John Stephenson has seen a lot in his more than 30 years as an architect and now, as the newly installed president of the Ontario Association of Architects (OAA), he wants to ensure his vocation is defended and valued.
“The profession of architecture is facing some serious challenges as the world of procurement and management of building projects shifts the emphasis away from realizing good and sometimes great architecture towards the efficient management of building projects through the avoidance of risk,” said Stephenson, the managing partner of Thunder Bay’s FORM Architecture Engineering.
“The result of this shift is a tendency towards marginalizing and devaluing the role of the architect.”
Stephenson said these procurement and contracting practices, and the language used in requests for proposals and contracts, can put the public interest in jeopardy by requiring architects to assume risk that’s outside their control.
“The Architects Act of 1984 defined the need for mandatory professional liability insurance for architects as being clearly in the public interest. Contracts that make this impossible to realize with certainty must continue to be opposed.”
Engagement and education are important
Stephenson said the OAA must find ways for architects to engage with project managers to make them better understand their value while also making architects effective project managers themselves. One of the OAA’s prime mandates is to further the continuing education of architects to maintain and improve professional competence.

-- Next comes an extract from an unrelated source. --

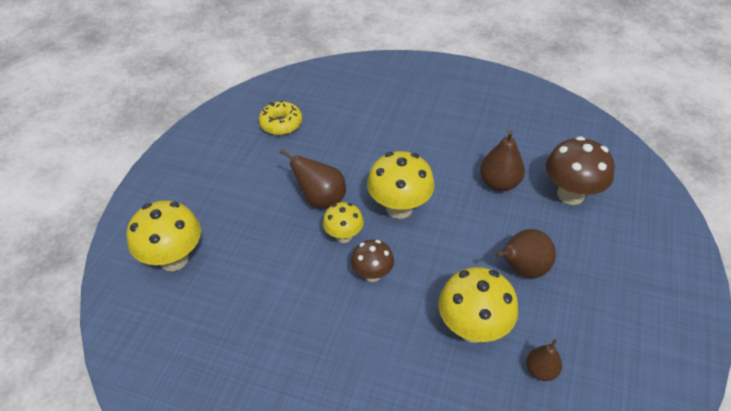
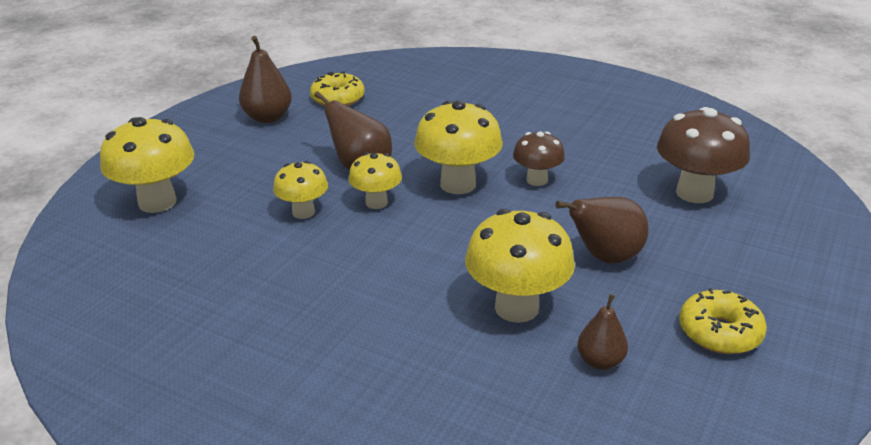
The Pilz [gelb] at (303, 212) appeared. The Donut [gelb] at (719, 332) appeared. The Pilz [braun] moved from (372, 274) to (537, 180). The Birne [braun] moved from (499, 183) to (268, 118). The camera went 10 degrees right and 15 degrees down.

“Our continuing education program, which operates on a two-year cycle, is a model for other professions and takes advantage of the many professional development opportunities offered by experts both within the architectural profession and externally,” said Stephenson.
The OAA must also work with provincial regulators to achieve a national consensus on licensing architects through school and internship since the nature of the profession and the way that it’s practiced is changing so rapidly.
Stephenson also advocates maximizing collaboration with interior designers and landscape architects to look for possible new organizational and professional synergies.
Architects can also play a role in public and social policy, according to Stephenson.
“We need to advocate vigorously for housing affordability and First Nations community-building and other important issues of public concern that intersect with the practice of architecture,” he said.
“We need to advocate for a provincial, and perhaps even a federal, architecture policy to recognize and support the profession’s valuable role in community building through public architecture.”
Creating environmentally friendly buildings
One of the OAA’s goals, according to Stephenson, is to “provide excellent architectural solutions that result in safe, healthy, functional and uplifting public buildings.”
Stephenson cites the retrofitting of the OAA’s uniquely designed north Toronto headquarters as an example of how this can be done. He hopes it will be a model for other buildings to follow to achieve the Architecture 2030 challenge of ensuring new buildings, developments and major renovations are carbon-neutral by 2030.
“We are going to transform a 25-year-old, energy-inefficient building into one that will be zero net energy and zero net carbon,” said Stephenson.
“We see this as our profession’s opportunity to demonstrate that there are solutions for such ambitious goals, and that they’re within reach for clients when the appropriate expertise is at the table.”
The OAA is in detailed design development for the project and, based on modelling and projections, Stephenson believes it’s on track for success.
“This will give credibility to all our members in their roles as advocates for the need for climate change mitigation.”